Jiu De Mai ternganga: "Cepat tanya bosmu, tanyakan padanya apakah saat ini di depanku sedang berdiri seorang Raja Naga."

Su Enxi juga ternganga: "Untung saja aku punya firasat untuk memasang peralatan di jarak yang lebih jauh, kalau tidak, aku tidak akan tahu apa yang baru saja terjadi."

"Ini bukan pria tangguh, ini adalah mesin perang!"

Lu Zao menerjang maju dengan langkah lebar: "Kecepatanmu bagus, tapi kurasa kau belum serius."

Jiu De Mai melemparkan pisau pendeknya ke depan, lalu dengan tangan lainnya mengeluarkan dua senjata otomatis dari pinggangnya dan mulai menembak.

Bertarung jarak dekat dengan orang seperti ini?

Aku belum gila!

Lu Zao menepis pisau pendek itu, lalu setelah melihat gerakan Jiu De Mai yang sangat mahir dalam mengeluarkan senjata, sudut mulutnya berkedut.

Kewarganegaraan tepat, senjata tepat.

*Iaigiri* ala Ashina yang sangat terlatih.

"*Teknik Kuliner: Memetik Tunas Teh.*"

Kedua tangan Lu Zao berubah menjadi bayangan tak kasat mata, selembut saat memetik tunas teh yang masih segar dan pucat. Keindahan dalam gerakannya terlihat seolah-olah ia adalah seorang pemetik teh tua yang telah mendalami seni tersebut selama puluhan tahun.

Jiu De Mai: "Sialan!"

Senapan mesin ringan, senjata api yang dikenal dengan kecepatan tembak tinggi dan daya hancur hebat dalam pertempuran jarak menengah-pendek, pria tangguh di depannya ini justru menepis semua pelurunya hanya dengan tangan kosong?

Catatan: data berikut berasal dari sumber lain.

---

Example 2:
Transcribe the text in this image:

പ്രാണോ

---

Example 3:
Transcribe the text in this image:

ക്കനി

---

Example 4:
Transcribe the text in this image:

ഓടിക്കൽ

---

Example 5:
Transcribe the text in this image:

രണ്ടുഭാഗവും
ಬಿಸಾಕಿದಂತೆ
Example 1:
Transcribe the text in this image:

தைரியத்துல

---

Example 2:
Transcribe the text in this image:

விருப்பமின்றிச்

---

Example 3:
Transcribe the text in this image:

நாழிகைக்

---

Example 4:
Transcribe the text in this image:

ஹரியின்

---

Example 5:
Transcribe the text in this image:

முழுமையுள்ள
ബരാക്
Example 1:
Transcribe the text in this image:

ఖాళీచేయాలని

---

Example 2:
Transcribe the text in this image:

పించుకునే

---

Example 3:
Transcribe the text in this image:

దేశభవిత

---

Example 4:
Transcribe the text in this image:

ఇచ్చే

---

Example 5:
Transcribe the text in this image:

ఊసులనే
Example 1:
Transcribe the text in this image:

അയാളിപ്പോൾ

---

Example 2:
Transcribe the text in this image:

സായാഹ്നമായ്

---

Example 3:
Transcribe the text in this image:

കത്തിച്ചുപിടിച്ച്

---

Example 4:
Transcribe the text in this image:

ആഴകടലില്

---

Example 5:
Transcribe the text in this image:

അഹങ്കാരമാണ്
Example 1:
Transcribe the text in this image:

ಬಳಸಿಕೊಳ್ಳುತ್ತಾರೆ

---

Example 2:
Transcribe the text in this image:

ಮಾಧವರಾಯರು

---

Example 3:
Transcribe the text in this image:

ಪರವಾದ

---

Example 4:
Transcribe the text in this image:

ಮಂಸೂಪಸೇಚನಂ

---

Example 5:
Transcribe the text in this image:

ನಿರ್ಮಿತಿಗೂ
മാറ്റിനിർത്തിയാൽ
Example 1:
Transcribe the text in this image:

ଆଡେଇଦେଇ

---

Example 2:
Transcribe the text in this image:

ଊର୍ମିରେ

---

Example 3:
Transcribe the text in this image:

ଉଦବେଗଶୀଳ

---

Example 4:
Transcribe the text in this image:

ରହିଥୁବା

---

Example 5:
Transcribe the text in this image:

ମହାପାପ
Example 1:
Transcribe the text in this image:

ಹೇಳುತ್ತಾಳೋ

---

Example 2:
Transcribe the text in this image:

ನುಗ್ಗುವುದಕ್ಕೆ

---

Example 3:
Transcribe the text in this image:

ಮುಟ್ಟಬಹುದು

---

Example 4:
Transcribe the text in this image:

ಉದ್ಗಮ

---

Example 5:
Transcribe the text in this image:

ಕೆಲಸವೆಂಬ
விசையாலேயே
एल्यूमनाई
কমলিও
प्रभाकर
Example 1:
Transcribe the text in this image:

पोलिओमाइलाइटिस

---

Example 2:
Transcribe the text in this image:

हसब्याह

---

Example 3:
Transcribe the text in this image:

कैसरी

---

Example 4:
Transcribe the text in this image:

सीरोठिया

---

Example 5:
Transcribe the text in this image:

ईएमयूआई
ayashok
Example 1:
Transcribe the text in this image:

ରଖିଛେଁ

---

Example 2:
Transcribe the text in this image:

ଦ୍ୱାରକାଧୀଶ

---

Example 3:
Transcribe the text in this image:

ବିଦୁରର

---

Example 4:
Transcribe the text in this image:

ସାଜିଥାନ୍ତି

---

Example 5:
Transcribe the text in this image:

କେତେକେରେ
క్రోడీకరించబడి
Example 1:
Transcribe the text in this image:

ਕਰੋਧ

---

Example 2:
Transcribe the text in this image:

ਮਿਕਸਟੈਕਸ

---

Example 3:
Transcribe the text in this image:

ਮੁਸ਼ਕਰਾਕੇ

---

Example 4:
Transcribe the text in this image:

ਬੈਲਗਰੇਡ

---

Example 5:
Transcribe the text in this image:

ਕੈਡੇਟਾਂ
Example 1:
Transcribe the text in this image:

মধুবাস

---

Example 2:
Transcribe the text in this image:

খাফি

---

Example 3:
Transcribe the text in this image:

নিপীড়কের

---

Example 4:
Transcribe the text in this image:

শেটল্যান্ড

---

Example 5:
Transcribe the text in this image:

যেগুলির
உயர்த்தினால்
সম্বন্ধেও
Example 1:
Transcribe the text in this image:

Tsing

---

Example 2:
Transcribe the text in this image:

Su Enxi: "Kaki Panjang, saranku adalah berlutut dan menyerah sekarang juga, kalau tidak, siswa SMA mesin perang itu benar-benar bisa membunuhmu dengan satu pukulan."

"Sejauh ini, *Spirit Word* pria tangguh itu kemungkinan besar adalah *Time Zero*, tentu saja itu hanya perkiraan terbaik."

Jiu De Mai tertegun: "Apa perkiraan terburuknya?"

"Perkiraan terburuknya..."

Su Enxi menggigit keripiknya dengan keras.

"Mesin perang ini murni mengandalkan refleks tubuhnya untuk mencapai kecepatan setingkat itu, persis seperti Son Goku di Dragon Ball."